In 1905, Albert Einstein rejected the idea of all-pervading ether relative to which bodies were at rest or in motion. To replace this idea, he formed the special theory of relativity. Einstein explained this concept in his famous scientific paper , “On the Electrodynamics of Moving Bodies” .
Einstein based the entire theory on two principles. These two principles explained the negative result of the Michelson-Morley experiment, since any observer will find that the speed of light has the same value c in all directions: therefore, there is no such thing as an “ether wind.”
SPECIAL THOERY OF RELATIVITY
Einstein’s Postulates
The difficulty that had to be resolved amounted to choosing amongst three alternatives:
1. The Galilean transformation was correct and something was wrong with Maxwell’s equations.
2. The Galilean transformation applied to Newtonian mechanics only.
3. The Galilean transformation, and the Newtonian principle of relativity based on this transformation were wrong and that there existed a new relativity principle valid for both mechanics and electromagnetism that was not based on the Galilean transformation.
The first possibility was thrown out as Maxwell’s equations proved to be totally successful in application. The second was unacceptable as it seemed something as fundamental as the transformation between inertial frames could not be restricted to but one set of natural phenomena i.e. it seemed preferable to believe that physics was a unified subject. The third was all that was left, so Einstein set about trying to uncover a new principle of relativity. His investigations led him to make two postulates:
- All physical laws are the same in every inertial frame of reference regardless of their velocities relative to each other. Inertial frames of reference are either at rest or moving at a constant speed in a straight line.
In other words, it means the laws of nature appear the same to all unaccelerated observers. - Speed of light is same for all observers regardless of their motion or the motion of light source.
Therefore, to all unaccelerated observers, the speed of light in free space appears to have the same value,i.e., c equal to 3 × 108 m s-1.
Einstein was inspired to make these through his study of the properties of Maxwell’s equations and not by the negative results of the Michelson-Morley experiment, of which he was apparently only vaguely aware. It is this postulate that forces us to reconsider what we understand by space and time.
NOTE: Einstein's theory is called the "special" theory of relativity because it applies the principle of relativity only to systems in uniform motion relative to each other.

_Exercise instructions_
Pick up the text on Einstein's special theory of relativity where it ends, and continue it. The data that follows is not needed for this work.

_Supplied information_
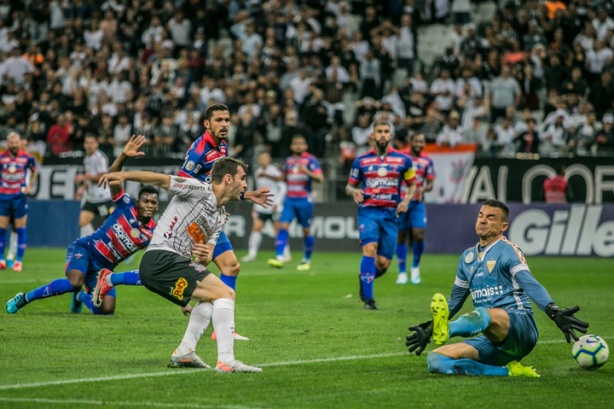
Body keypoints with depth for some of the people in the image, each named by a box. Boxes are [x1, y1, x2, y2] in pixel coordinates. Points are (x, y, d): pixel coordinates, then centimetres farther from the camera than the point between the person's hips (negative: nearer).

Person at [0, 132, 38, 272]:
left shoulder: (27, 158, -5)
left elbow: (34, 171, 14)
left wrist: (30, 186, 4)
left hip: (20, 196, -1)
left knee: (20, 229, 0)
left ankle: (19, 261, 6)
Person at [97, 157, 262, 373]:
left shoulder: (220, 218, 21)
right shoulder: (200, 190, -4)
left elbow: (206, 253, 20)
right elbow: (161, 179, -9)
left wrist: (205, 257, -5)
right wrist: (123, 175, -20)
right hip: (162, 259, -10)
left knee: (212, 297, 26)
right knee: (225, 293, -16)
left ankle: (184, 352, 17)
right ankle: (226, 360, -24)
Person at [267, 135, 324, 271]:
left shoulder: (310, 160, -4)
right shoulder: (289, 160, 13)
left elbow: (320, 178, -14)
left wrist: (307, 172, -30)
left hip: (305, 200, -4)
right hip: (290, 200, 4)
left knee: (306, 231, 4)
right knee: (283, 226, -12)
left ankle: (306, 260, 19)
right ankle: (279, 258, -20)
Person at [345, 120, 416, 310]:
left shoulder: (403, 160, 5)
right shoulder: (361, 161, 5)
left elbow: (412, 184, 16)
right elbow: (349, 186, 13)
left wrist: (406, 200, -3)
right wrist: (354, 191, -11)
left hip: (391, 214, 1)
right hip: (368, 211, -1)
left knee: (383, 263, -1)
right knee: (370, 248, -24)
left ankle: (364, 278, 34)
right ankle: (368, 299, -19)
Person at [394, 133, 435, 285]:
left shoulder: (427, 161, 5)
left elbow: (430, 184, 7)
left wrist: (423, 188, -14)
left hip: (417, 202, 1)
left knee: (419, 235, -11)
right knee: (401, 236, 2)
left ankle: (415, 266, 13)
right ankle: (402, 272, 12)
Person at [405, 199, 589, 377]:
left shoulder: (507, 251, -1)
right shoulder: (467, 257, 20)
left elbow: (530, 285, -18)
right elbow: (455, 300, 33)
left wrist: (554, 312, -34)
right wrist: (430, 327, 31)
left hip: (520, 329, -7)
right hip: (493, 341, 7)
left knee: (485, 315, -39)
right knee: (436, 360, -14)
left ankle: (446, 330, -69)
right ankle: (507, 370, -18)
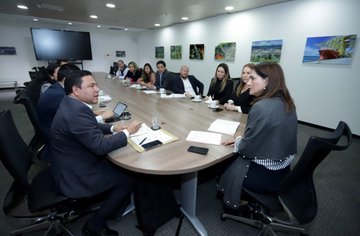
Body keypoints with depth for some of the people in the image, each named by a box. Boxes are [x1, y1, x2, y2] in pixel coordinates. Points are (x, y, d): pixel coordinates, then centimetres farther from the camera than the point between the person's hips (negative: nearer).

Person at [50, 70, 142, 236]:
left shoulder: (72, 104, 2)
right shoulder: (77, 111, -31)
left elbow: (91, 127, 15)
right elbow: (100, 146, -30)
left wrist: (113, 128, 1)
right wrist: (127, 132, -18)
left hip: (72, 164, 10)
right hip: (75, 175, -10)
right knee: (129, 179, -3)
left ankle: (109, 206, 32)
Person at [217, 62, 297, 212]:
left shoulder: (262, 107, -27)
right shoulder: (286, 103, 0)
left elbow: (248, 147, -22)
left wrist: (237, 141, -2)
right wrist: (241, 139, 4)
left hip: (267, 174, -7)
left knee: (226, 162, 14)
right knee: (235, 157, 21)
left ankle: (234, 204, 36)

_Answer below_
EVIDENCE SUPPORTING SPECIAL RELATIVITY THEORY
When Albert Einstein first proposed the special theory of relativity, it was exactly that – a theory. There are now various pieces of experimental evidence that support Einstein’s original ideas.
Muon Decay
Muons are tiny particles that are sometimes created and exist briefly inside atoms. Muons decay into electrons and neutrinos and normally have a very short half-life of only 2 millionths of a second. However, in 1976, researchers at CERN (European Council for Nuclear Research) used a particle accelerator to create a beam of muons traveling at 99.94 percent of the speed of light. Traveling at this speed, their half-life was extended by some 30 times. The special theory predicts this result very accurately, so muon decay provides evidence that the special theory of relativity is correct.
Cosmic Rays
The special theory, which states that at very high speeds time slows down relative to an observer, can also explain why cosmic rays (subatomic particles from space) can survive long enough to reach the Earth. They are traveling at speeds near that of light, and so they last long enough to complete their amazingly long journeys.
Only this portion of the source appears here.